The Cable

Philippine President Duterte Pauses ‘War on Drugs’ to Start ‘War on Scalawags’

No, really.


If the Philippines’ war on drugs isn’t working, it’s because of the corrupt “scalawags” on the police force. Or at least that’s what President Rodrigo Duterte says.

Over 7,000 people have been killed by police and vigilante groups since Duterte started his country-wide anti-narcotics offensive in June, 2016. For months, he rebuffed harsh criticism from human rights groups and international leaders, who accused him of promoting vigilantism and giving cops authority to kill and arrest at whim.

Now, he appears to be backtracking. The murder of a South Korean businessman by rogue Filipino police officers in October, 2016 has given ammunition to Duterte’s critics and pushed him into an embarrassing diplomatic rift with the South Korean government. His response?

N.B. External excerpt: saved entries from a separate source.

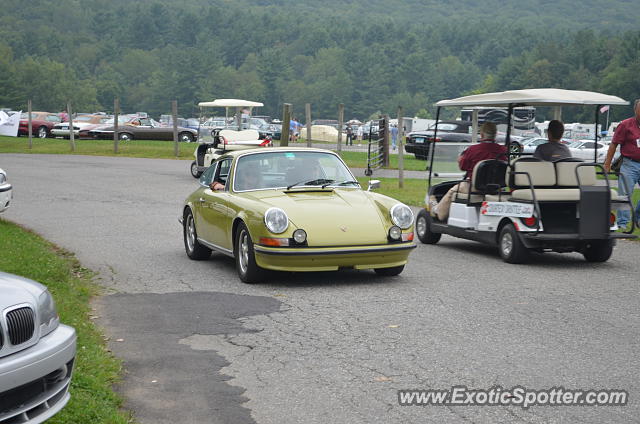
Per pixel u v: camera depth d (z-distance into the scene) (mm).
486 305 8188
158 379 5914
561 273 10094
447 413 5172
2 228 13141
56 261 10109
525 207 10516
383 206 9422
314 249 8859
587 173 10922
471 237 11664
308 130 23812
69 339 4789
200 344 6824
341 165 10422
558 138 11562
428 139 35688
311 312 7922
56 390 4668
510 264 10820
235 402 5426
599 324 7383
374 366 6148
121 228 14633
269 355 6480
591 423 4988
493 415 5133
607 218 10469
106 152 37969
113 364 6070
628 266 10688
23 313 4516
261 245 8992
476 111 15852
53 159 34125
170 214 16781
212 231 10367
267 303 8344
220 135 25453
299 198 9500
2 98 180125
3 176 13430
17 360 4375
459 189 12109
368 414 5168
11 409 4387
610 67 170750
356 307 8117
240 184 10125
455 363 6195
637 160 12906
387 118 30344
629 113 153500
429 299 8484
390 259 9188
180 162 32875
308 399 5457
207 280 9680
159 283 9516
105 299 8625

Start a war on crooked cops.

“You policemen are the most corrupt. You are corrupt to the core. It’s in your system,” Duterte said Sunday in a press conference, a seeming retreat from his steadfast support for Filipino police. “Cleanse your ranks. Review their cases. Give me a list of who the scalawags are,” Duterte said Sunday evening.

Duterte is no stranger to incendiary speech. He once called former President Barack Obama and Pope Francis “sons of whores.” He also boasted about killing people by throwing them out of helicopters — two weeks after political opponents tried to get him impeached for, well, boasting about killing people.

Some human rights experts dismissed Duterte and dela Rosa’s pledge as a stunt. Phelim Kine, deputy Asia director for Human Rights Watch, called it a “cynical PR gesture.”

But stunt or not, Philippine National Police Chief Gen. Ronald dela Rosa announced Monday he was dissolving anti-drug units to instead tackle corruption. “We will cleanse our ranks…then maybe after that, we can resume our war on drugs,” he told press. “Rogue cops, beware! We no longer have a war on drugs; we now have a war on scalawags.”

Though Duterte previously pledged to eradicate the country’s drug problem by March, on Monday he said he would continue his anti-narcotics offensive to the end of his term in 2022. After he eradicated police corruption, of course.

Also on Monday, the Philippine senate also (conveniently) suspended the legislative inquiry into the South Korean businessman’s murder, saying it needed to refocus its efforts on observing the new war on corruption. Scalawags, beware.